私んちの婚約者
あの女性社員達の良い分も分かる。
お似合いだ。どっからどうみても、大人素敵カップルだ。

私が全くの他人だったら、キャーとかって騒いで写メの一枚でも取らせて下さいと頼み込んで、携帯の待ち受けにしたあげく恋愛成就のお守りとして子々孫々まで拝み倒すだろう。いや言い過ぎか。でもやる。多分。
混乱した頭は、とりとめも無くぐるぐるとまわり、床どころか今は目の前まで真っ黒に染まっていく。

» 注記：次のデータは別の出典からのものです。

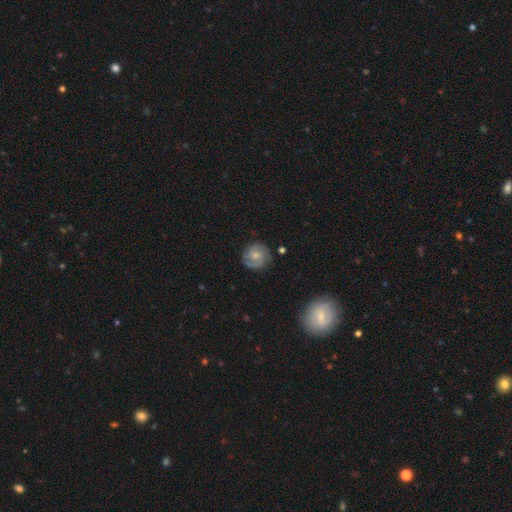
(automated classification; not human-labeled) Smooth or featured: featured or disk — 64% (smooth — 29%)
Edge-on disk: no — 97% (yes — 3%)
Bar: no — 67% (weak — 28%)
Spiral arms: yes — 89% (no — 11%)
Spiral winding: tight — 54% (medium — 35%)
Spiral arm count: 2 — 61% (can't tell — 20%)
Bulge size: moderate — 54% (small — 39%)
Merging: none — 79% (minor disturbance — 15%)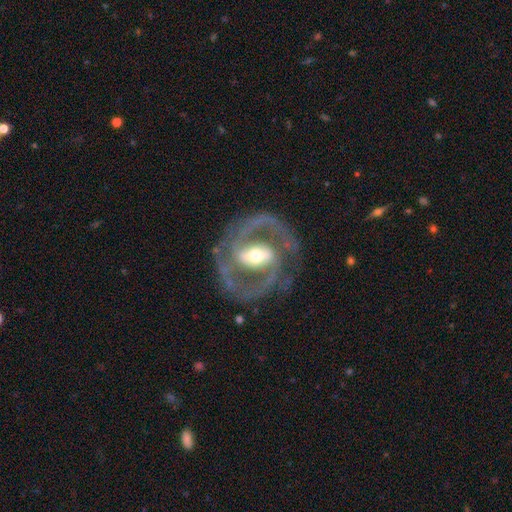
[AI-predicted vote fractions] This is clearly a featured or disk galaxy (91%). It is clearly not viewed edge-on (97%). Bar: possibly strong (59%). Spiral arm pattern: clearly yes (96%). Spiral arm count: clearly 2 (92%). Spiral winding: possibly medium (57%). Central bulge: likely moderate (62%). Merging: likely none (79%).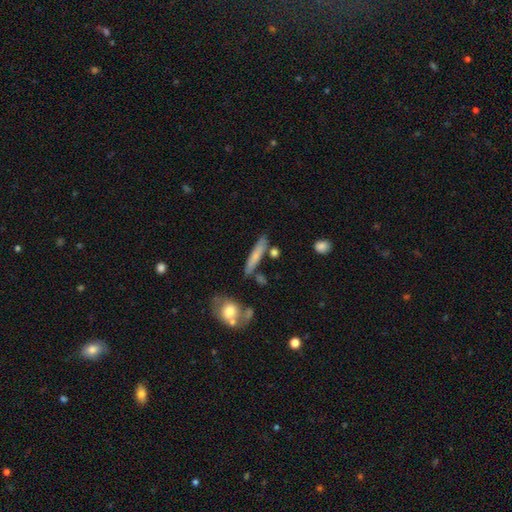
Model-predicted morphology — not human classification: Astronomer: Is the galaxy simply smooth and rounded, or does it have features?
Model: smooth — 65%.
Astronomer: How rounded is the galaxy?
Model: cigar-shaped — 88%.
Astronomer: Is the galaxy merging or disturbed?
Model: none — 77%.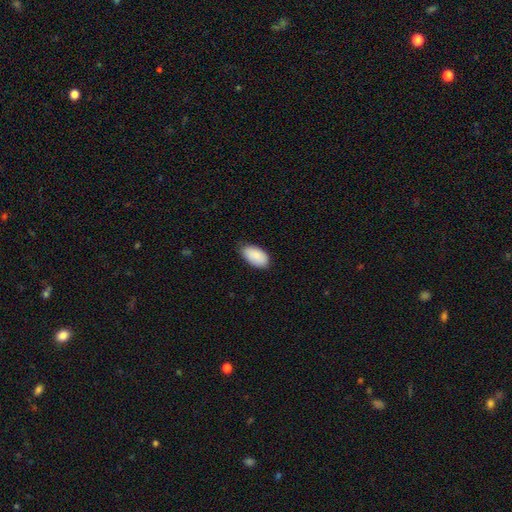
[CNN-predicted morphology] A smooth galaxy with no disk features (88%) that is in between round and cigar-shaped (95%).

Vote fractions:
- Smooth or featured? smooth: 88% / star or artifact: 6% / featured or disk: 6%
- How rounded? in between: 95% / round: 3% / cigar-shaped: 2%
- Merging? none: 76% / minor disturbance: 20% / major disturbance: 3% / merger: 1%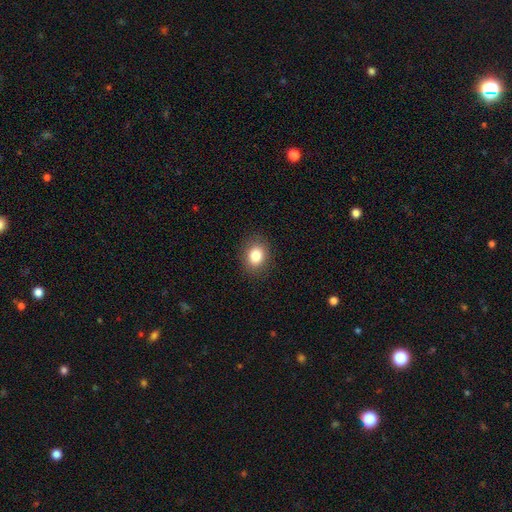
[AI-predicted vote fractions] Smooth or featured: smooth — 83% (star or artifact — 10%)
How rounded: in between — 52% (round — 47%)
Merging: none — 88% (minor disturbance — 8%)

私の様子に気付いた愁也は、三崎さんに渡そうとしていた書類の手を止めて、私を覗き込んだ。


「梓、具合でも悪いの?」


そう、そうかもしれない。


ムカムカする。


断じて嫉妬じゃない。

断じて!!

そんなことあるもんか!


きっとこれはあれだ、
超時差の二日酔いとか。

嫉妬なもんかーーっ!!!



「梓?」

「違うもんーー!!」


とうとう爆発した私は、ついそれを口に出して、彼から伸ばされた手を振り払ってしまう。


は?と怪訝な顔をする愁也を無視して、


ーー私はその場から逃げ出した。